The appearance of the oval in architecture has been extensively discussed by architectural historians. Although not an idea originating in the Renaissance, by the beginning of the 1500s the idea of the oval was “in the air”, according to Santiago Huerta. During the discussions of the Council of Trent (1545-1563), which began the Counter-Reformation of the Catholic Church in response to the Protestant Reformation, the circle and square were declared too pagan for Christian churches. According to Hanno-Walter Kruft, the effects of those reforms actually adopted by the Council were varied, but the one known written example of the Council’s resolutions being applied to architecture, Cardinal Charles Borromeo’s Instructiones fabricae et supellectilis ecclesiasticae of 1577, “condemns the circular form as heathenish.” The publication was addressed only to Borromeo’s own diocese of Milan, but gained currency throughout Europe. In addition to the oval form’s inherent appeal, its use may have been influenced by the European Age of Exploration, as well as by the theory of the elliptical orbits of planets.

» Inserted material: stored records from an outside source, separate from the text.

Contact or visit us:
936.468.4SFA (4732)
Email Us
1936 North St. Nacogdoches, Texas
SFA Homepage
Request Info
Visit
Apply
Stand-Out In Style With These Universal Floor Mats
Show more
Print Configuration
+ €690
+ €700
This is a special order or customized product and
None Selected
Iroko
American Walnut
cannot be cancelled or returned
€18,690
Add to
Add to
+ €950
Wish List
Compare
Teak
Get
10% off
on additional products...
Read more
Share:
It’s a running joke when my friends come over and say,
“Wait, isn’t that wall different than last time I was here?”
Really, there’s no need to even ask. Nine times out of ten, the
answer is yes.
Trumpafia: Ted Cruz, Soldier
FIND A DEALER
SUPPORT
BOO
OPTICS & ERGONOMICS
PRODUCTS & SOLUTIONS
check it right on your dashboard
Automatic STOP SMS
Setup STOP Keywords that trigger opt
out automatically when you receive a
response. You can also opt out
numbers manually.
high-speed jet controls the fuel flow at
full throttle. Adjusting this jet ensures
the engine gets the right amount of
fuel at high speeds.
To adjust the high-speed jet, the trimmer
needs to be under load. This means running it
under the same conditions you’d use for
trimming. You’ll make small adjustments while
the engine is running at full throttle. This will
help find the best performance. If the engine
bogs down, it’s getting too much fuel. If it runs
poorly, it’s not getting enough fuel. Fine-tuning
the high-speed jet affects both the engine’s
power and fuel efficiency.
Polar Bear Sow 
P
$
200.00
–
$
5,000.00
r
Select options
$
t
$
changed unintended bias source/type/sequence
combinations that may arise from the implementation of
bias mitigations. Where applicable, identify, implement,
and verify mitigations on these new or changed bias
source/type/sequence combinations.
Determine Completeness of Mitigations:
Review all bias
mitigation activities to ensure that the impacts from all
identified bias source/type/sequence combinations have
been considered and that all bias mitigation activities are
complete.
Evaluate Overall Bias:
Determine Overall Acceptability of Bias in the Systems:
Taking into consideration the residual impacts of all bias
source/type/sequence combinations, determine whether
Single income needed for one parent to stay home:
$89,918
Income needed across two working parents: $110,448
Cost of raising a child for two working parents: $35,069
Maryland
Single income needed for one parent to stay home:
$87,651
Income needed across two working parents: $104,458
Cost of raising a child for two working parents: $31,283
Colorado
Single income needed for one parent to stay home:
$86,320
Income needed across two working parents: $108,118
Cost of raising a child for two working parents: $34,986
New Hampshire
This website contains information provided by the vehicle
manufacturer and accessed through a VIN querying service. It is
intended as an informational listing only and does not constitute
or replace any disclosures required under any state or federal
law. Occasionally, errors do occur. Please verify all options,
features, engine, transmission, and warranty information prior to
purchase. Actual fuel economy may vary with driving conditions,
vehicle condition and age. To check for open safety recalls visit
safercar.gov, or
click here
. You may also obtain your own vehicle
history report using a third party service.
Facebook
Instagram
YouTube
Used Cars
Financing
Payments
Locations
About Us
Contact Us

Kendall Wallis writes that the decision to build the national capitol building of the United States with a large dome “took a form laden with symbolic sacred meaning and ascribed a radically secular meaning to it.” The decorative use of coffers is meant to evoke a connection with the classical origins of democracy and republicanism. “It represented the legislative power of the republic”, sanctified. The ideas of religious association and sky symbolism also persisted in their resonance with the providential overtones of America’s sense of its vocation in the world and, more pronounced in the state capitols, in the stars and sky scenes depicted on the domes. Those state capitol domes built after the American Civil War that resembled the second national capitol dome referred symbolically to the Federal government and so to the idea of “the Union”.
Both Hitler and Stalin planned, but never completed, enormous domed assembly halls as part of their efforts to establish global capital cities. Hitler’s Volkshalle, or “People’s Hall”, was meant to have a dome 250 meters wide and hold 200,000 people. The Palace of the Soviets in Moscow was meant to be the tallest building in the world, rising above a domed congress hall 100 meters wide for 21,000 world socialist delegates. The foundations were begun for the Palace of the Soviets on the site of the demolished Cathedral of Christ the Saviour, but technical problems postponed the project and it was abandoned after Stalin’s death in the 1950s. R. J. Overy writes that these were meant to be monuments to dictatorship and Utopian civilization that would last for ages.
According to Giovanni Rizzoni, although the dome traditionally represented absolute power, the modern glass dome of the German Reichstag building expresses both the sovereignty of the people, who as tourists are literally above the legislature while touring the dome, and the accessibility of parliamentary democracy, due to the transparency of the glass dome and the window it provides into the legislative chamber below.